*What you will do*.
a) In the dioxin news update, write out the passage between "New York State Assemblyman" and "dioxin and uranium.", inclusive, replacing "landfill" with "dump site".
b) Answer these questions from the dioxin news update:
(i) In which school district is the state checking for an unusual occurrence of lymphomas among children and teenagers?
(ii) How often did one group of mice in Kerkvliet's laboratory receive BBQ?
(iii) What protein within cells does BBQ bind to?

*Given text*.
Dioxin DevelopmentsFebruary 17, 2016 | |
Health Department’s Study of Potential Cancer Cluster in Upstate New York Nears Completion
A study by the New York State Department of Health to determine whether or not there is a “cancer cluster” in the Kuyahoora Valley in upstate New York is expected to be finished by the middle of this year.
New York State Assemblyman Marc Butler (R-Newport) recently received a letter from Amy Nickson, assistant commissioner of the New York State Office of Governmental and External Affairs, in which Nickson stated that, “we have been working on the cancer study over the past year and the study is nearing completion.”
According to news reports, the state has identified cases of cancer, including leukemia and lymphoma, over approximately the past 15 years and has said that it will determine whether there has been “an unusual occurrence of lymphomas among children and teenagers in the West Canada Valley School District and neighboring areas between 2011 and 2013.”
In a related development, community activists are advocating to have a nearby landfill tested for dioxin and uranium.
Researchers Say that New “Dioxin-Like” Chemical Could Help Prevent Type 1 Diabetes
Oregon State University researchers have reported that they have discovered a chemical, which functions the same way as Dioxin, that blocks Type 1 diabetes in laboratory mice and, they said, might work the same way in humans.
According to the study, the chemical, nicknamed BBQ, works at the genetic level to prevent a rogue immune response from destroying insulin-producing cells in diabetic mice. The researchers said that if the chemical works the same way in humans, it could yield a breakthrough therapy for Type 1 diabetes and possibly have applications in other autoimmune diseases as well, including colitis, psoriasis, and multiple sclerosis.
“This compound has a very targeted effect, and it’s safe at therapeutic doses in mice,” Nancy Kerkvliet, a professor in OSU’s College of Agricultural Sciences and lead researcher on the study, just published in the Journal of Immunology, said in a statement. She added that, “[i]f it works in human clinical studies, we envision a therapy that could be started early to block the onset of Type 1 diabetes, and maybe even cure it in the long run.”
In the new research, Kerkvliet’s laboratory worked with mice bred to develop Type 1 diabetes, one group of which received BBQ three times a week. A control group of untreated mice developed diabetes, while the BBQ-treated mice were protected from disease.
Researchers said that BBQ works by binding to a protein within cells called the aryl hydrocarbon receptor, or AhR, which then regulates genes that influence immune responses.
After the BBQ locks onto the AhR, it moves into the nucleus of T cells – white blood cells that coordinate the body’s immune response. There, AhR latches onto the DNA and changes the messaging of the genes, which prevents the T cell from attacking the pancreatic islets.
Allison Ehrlich, a postdoctoral fellow in the Kerkvliet Laboratory and co-researcher on the study, said that BBQ works without shutting down the rest of the immune system.
In earlier studies, Kerkvliet said, she discovered that the chemical TCDD (dioxin) similarly binds to AhR and prevents Type 1 diabetes in mice. The researchers screened tens of thousands of chemicals for one that “would function in the same way” and found BBQ, said co-researcher Siva Kolluri.
Kerkvliet said BBQ also has potential for treating other autoimmune diseases such as colitis, psoriasis, and multiple sclerosis and that it holds promise for alleviating graft-versus-host disease by suppressing the immune response in, for example, organ-transplant surgery.

*Supplied material*.
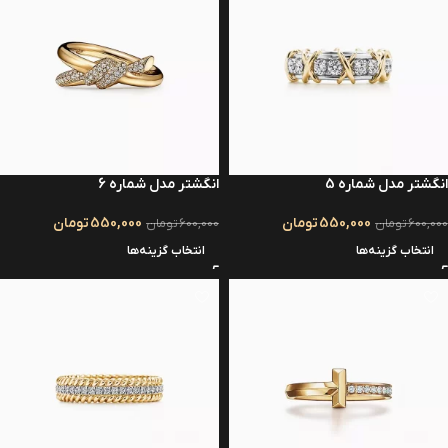
انگشتر مدل شماره 5
انگشتر مدل شماره 6
550,000
تومان
550,000
تومان
600,000
تومان
600,000
تومان
انتخاب گزینه‌ها
انتخاب گزینه‌ها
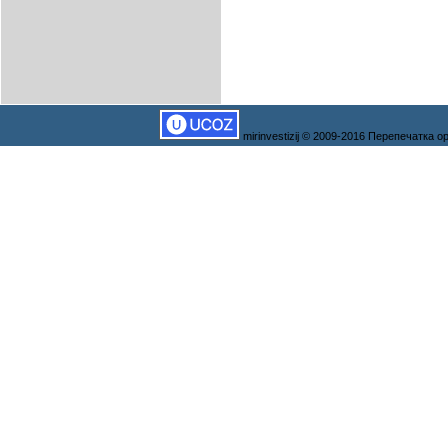
mirinvestizij © 2009-2016 Перепечатка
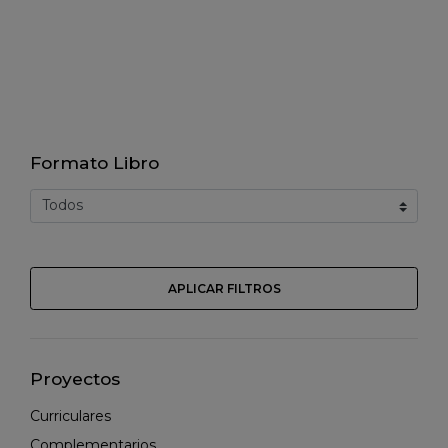
Formato Libro
APLICAR FILTROS
Proyectos
Curriculares
Complementarios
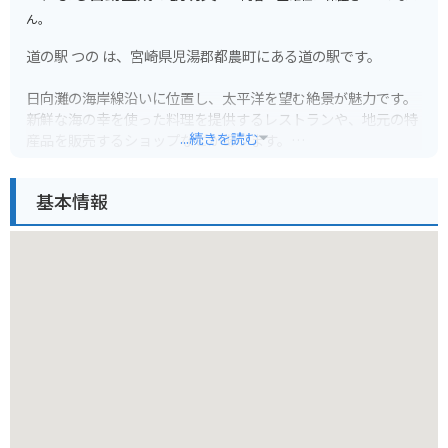
ん。
道の駅 つの は、宮崎県児湯郡都農町にある道の駅です。
日向灘の海岸線沿いに位置し、太平洋を望む絶景が魅力です。
新鮮な海の幸を使った料理を提供するレストランや、地元の特
...続きを読む
産品を販売するショップなどがあります。
中でも、都農町の特産品である「つのかぼちゃ」を使ったスイ
ーツは人気です。
基本情報
また、道の駅のすぐそばには、海水浴場として有名なサンビー
チ一ツ葉があります。
夏には多くの観光客でにぎわいます。
バイクで訪れる場合、道の駅には広々とした駐車場が完備され
ているので安心です。
海岸線沿いの道路は、景色も良く、ツーリングにも最適です。
道の駅 つの は、雄大な太平洋を眺めながら、地元のグルメや
文化に触れることができるスポットです。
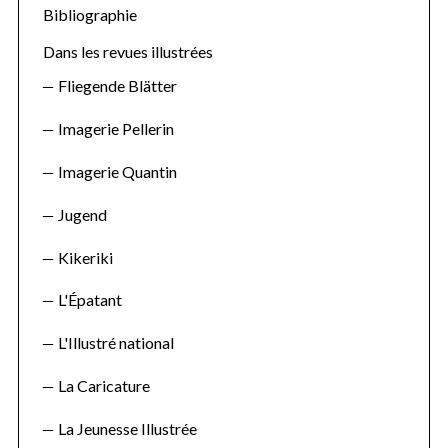
f
Bibliographie
o
Dans les revues illustrées
r
Fliegende Blätter
:
Imagerie Pellerin
Imagerie Quantin
Jugend
Kikeriki
L'Épatant
L'Illustré national
La Caricature
La Jeunesse Illustrée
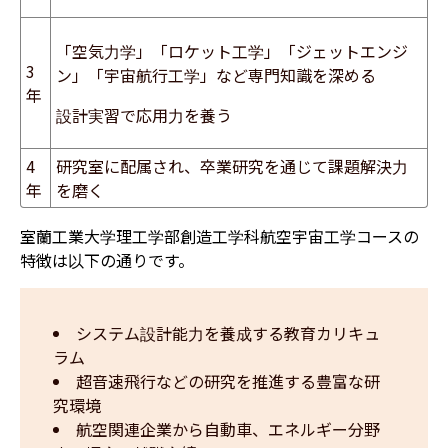
「空気力学」「ロケット工学」「ジェットエンジ
3
ン」「宇宙航行工学」など専門知識を深める
年
設計実習で応用力を養う
4
研究室に配属され、卒業研究を通じて課題解決力
年
を磨く
室蘭工業大学理工学部創造工学科航空宇宙工学コースの
特徴は以下の通りです。
システム設計能力を養成する教育カリキュ
ラム
超音速飛行などの研究を推進する豊富な研
究環境
航空関連企業から自動車、エネルギー分野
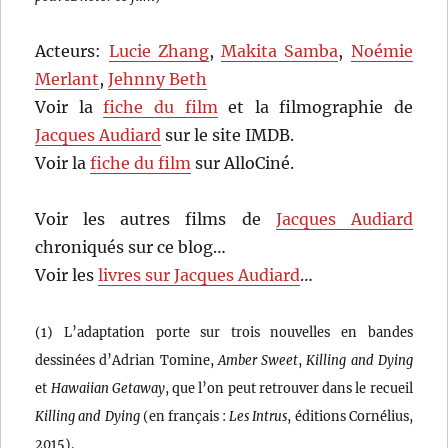
Acteurs:
Lucie Zhang
,
Makita Samba
,
Noémie
Merlant
,
Jehnny Beth
Voir la
fiche du film
et la filmographie de
Jacques Audiard
sur le site IMDB.
Voir la
fiche du film
sur AlloCiné.
Voir les autres films de
Jacques Audiard
chroniqués sur ce blog…
Voir les
livres sur Jacques Audiard
…
(1) L’adaptation porte sur trois nouvelles en bandes
dessinées d’Adrian Tomine,
Amber Sweet
,
Killing and Dying
et
Hawaiian Getaway
, que l’on peut retrouver dans le recueil
Killing and Dying
(en français :
Les Intrus
, éditions Cornélius,
2015).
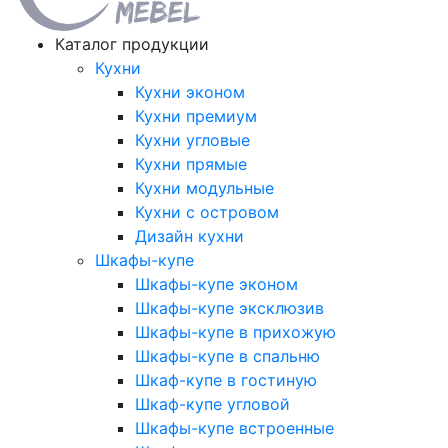
Каталог продукции
Кухни
Кухни эконом
Кухни премиум
Кухни угловые
Кухни прямые
Кухни модульные
Кухни с островом
Дизайн кухни
Шкафы-купе
Шкафы-купе эконом
Шкафы-купе эксклюзив
Шкафы-купе в прихожую
Шкафы-купе в спальню
Шкаф-купе в гостиную
Шкаф-купе угловой
Шкафы-купе встроенные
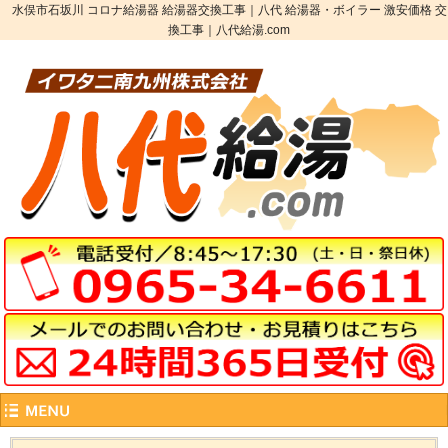
水俣市石坂川 コロナ給湯器 給湯器交換工事｜八代 給湯器・ボイラー 激安価格 交
換工事｜八代給湯.com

*Solved tasks*.
a)
New York State Assemblyman Marc Butler (R-Newport) recently received a letter from Amy Nickson, assistant commissioner of the New York State Office of Governmental and External Affairs, in which Nickson stated that, “we have been working on the cancer study over the past year and the study is nearing completion.”
According to news reports, the state has identified cases of cancer, including leukemia and lymphoma, over approximately the past 15 years and has said that it will determine whether there has been “an unusual occurrence of lymphomas among children and teenagers in the West Canada Valley School District and neighboring areas between 2011 and 2013.”
In a related development, community activists are advocating to have a nearby dump site tested for dioxin and uranium.

b)
(i) The West Canada Valley School District
(ii) Three times a week
(iii) The aryl hydrocarbon receptor (AhR)